Goal of the exercise: Write every line below out again, exactly as given, but leave out the pictures.

Dataset:
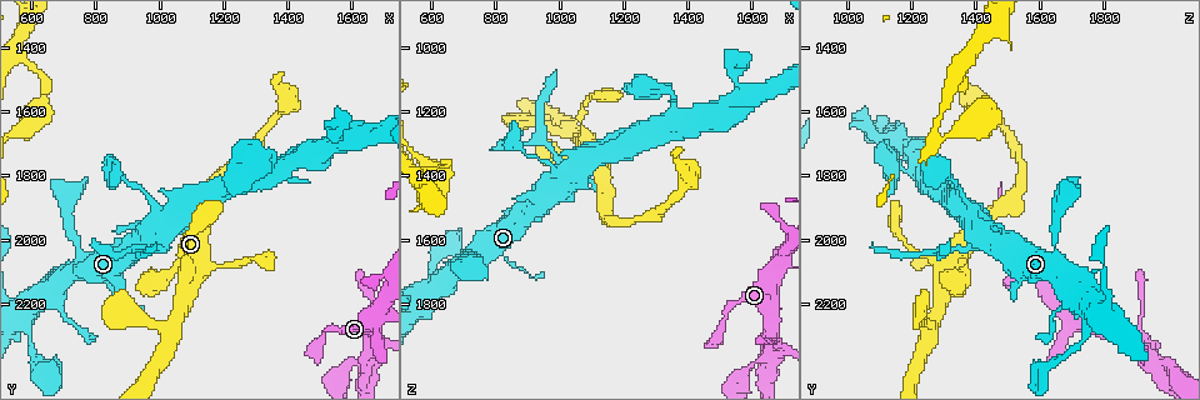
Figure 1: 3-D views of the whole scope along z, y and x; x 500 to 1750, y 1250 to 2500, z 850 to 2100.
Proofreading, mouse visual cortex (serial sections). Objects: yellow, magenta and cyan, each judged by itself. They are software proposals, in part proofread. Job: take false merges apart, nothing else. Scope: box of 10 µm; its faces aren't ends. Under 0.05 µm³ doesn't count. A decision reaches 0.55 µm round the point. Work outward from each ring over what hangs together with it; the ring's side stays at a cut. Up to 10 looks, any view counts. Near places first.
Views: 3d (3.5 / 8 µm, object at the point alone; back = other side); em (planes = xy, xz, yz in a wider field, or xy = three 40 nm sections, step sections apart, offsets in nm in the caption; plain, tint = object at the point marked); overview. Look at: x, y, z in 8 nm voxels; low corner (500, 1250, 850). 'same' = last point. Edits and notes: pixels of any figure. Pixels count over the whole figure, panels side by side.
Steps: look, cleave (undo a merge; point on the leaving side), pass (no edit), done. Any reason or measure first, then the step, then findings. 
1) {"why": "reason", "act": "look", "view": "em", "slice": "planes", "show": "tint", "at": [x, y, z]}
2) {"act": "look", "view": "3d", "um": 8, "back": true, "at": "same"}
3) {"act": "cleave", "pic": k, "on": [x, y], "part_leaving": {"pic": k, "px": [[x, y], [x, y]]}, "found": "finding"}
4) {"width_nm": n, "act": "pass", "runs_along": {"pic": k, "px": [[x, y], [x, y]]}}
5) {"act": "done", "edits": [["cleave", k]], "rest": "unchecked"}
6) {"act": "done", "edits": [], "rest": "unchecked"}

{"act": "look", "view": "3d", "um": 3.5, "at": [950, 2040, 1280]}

Answer area:
Figure 1: 3-D views of the whole scope along z, y and x; x 500 to 1750, y 1250 to 2500, z 850 to 2100.
Proofreading, mouse visual cortex (serial sections). Objects: yellow, magenta and cyan, each judged by itself. They are software proposals, in part proofread. Job: take false merges apart, nothing else. Scope: box of 10 µm; its faces aren't ends. Under 0.05 µm³ doesn't count. A decision reaches 0.55 µm round the point. Work outward from each ring over what hangs together with it; the ring's side stays at a cut. Up to 10 looks, any view counts. Near places first.
Views: 3d (3.5 / 8 µm, object at the point alone; back = other side); em (planes = xy, xz, yz in a wider field, or xy = three 40 nm sections, step sections apart, offsets in nm in the caption; plain, tint = object at the point marked); overview. Look at: x, y, z in 8 nm voxels; low corner (500, 1250, 850). 'same' = last point. Edits and notes: pixels of any figure. Pixels count over the whole figure, panels side by side.
Steps: look, cleave (undo a merge; point on the leaving side), pass (no edit), done. Any reason or measure first, then the step, then findings. 
1) {"why": "reason", "act": "look", "view": "em", "slice": "planes", "show": "tint", "at": [x, y, z]}
2) {"act": "look", "view": "3d", "um": 8, "back": true, "at": "same"}
3) {"act": "cleave", "pic": k, "on": [x, y], "part_leaving": {"pic": k, "px": [[x, y], [x, y]]}, "found": "finding"}
4) {"width_nm": n, "act": "pass", "runs_along": {"pic": k, "px": [[x, y], [x, y]]}}
5) {"act": "done", "edits": [["cleave", k]], "rest": "unchecked"}
6) {"act": "done", "edits": [], "rest": "unchecked"}

{"act": "look", "view": "3d", "um": 3.5, "at": [950, 2040, 1280]}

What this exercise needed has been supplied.